■ Data under study ■
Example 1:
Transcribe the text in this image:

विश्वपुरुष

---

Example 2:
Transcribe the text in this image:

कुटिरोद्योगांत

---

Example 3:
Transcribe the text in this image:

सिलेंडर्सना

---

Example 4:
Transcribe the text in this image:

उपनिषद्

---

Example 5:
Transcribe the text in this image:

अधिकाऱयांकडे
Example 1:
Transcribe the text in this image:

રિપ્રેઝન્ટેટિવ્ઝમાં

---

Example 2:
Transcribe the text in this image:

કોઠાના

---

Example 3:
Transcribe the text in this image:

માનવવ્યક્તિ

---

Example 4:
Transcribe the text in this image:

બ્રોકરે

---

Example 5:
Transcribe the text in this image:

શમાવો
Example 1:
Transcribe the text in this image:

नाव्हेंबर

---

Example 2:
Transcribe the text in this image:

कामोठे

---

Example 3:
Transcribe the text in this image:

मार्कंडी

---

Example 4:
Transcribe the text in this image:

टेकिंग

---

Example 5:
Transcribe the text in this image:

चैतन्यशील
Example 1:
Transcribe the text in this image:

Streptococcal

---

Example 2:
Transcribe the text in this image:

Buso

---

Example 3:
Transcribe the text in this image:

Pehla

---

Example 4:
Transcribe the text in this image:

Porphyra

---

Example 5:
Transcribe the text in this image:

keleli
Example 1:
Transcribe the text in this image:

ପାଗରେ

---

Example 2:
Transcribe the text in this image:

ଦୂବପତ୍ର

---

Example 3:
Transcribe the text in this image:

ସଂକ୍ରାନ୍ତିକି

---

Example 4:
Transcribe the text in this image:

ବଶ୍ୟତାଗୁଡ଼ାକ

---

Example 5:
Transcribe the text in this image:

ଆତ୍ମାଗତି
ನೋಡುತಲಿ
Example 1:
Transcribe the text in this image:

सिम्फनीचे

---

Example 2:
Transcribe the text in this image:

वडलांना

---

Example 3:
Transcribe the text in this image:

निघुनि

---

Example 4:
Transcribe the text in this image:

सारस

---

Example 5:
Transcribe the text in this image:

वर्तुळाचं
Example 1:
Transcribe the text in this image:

■ Problem to solve ■
Each of the lines above should be printed again precisely as it reads.

■ Task answer ■
Example 1:
Transcribe the text in this image:

विश्वपुरुष

---

Example 2:
Transcribe the text in this image:

कुटिरोद्योगांत

---

Example 3:
Transcribe the text in this image:

सिलेंडर्सना

---

Example 4:
Transcribe the text in this image:

उपनिषद्

---

Example 5:
Transcribe the text in this image:

अधिकाऱयांकडे
Example 1:
Transcribe the text in this image:

રિપ્રેઝન્ટેટિવ્ઝમાં

---

Example 2:
Transcribe the text in this image:

કોઠાના

---

Example 3:
Transcribe the text in this image:

માનવવ્યક્તિ

---

Example 4:
Transcribe the text in this image:

બ્રોકરે

---

Example 5:
Transcribe the text in this image:

શમાવો
Example 1:
Transcribe the text in this image:

नाव्हेंबर

---

Example 2:
Transcribe the text in this image:

कामोठे

---

Example 3:
Transcribe the text in this image:

मार्कंडी

---

Example 4:
Transcribe the text in this image:

टेकिंग

---

Example 5:
Transcribe the text in this image:

चैतन्यशील
Example 1:
Transcribe the text in this image:

Streptococcal

---

Example 2:
Transcribe the text in this image:

Buso

---

Example 3:
Transcribe the text in this image:

Pehla

---

Example 4:
Transcribe the text in this image:

Porphyra

---

Example 5:
Transcribe the text in this image:

keleli
Example 1:
Transcribe the text in this image:

ପାଗରେ

---

Example 2:
Transcribe the text in this image:

ଦୂବପତ୍ର

---

Example 3:
Transcribe the text in this image:

ସଂକ୍ରାନ୍ତିକି

---

Example 4:
Transcribe the text in this image:

ବଶ୍ୟତାଗୁଡ଼ାକ

---

Example 5:
Transcribe the text in this image:

ଆତ୍ମାଗତି
ನೋಡುತಲಿ
Example 1:
Transcribe the text in this image:

सिम्फनीचे

---

Example 2:
Transcribe the text in this image:

वडलांना

---

Example 3:
Transcribe the text in this image:

निघुनि

---

Example 4:
Transcribe the text in this image:

सारस

---

Example 5:
Transcribe the text in this image:

वर्तुळाचं
Example 1:
Transcribe the text in this image:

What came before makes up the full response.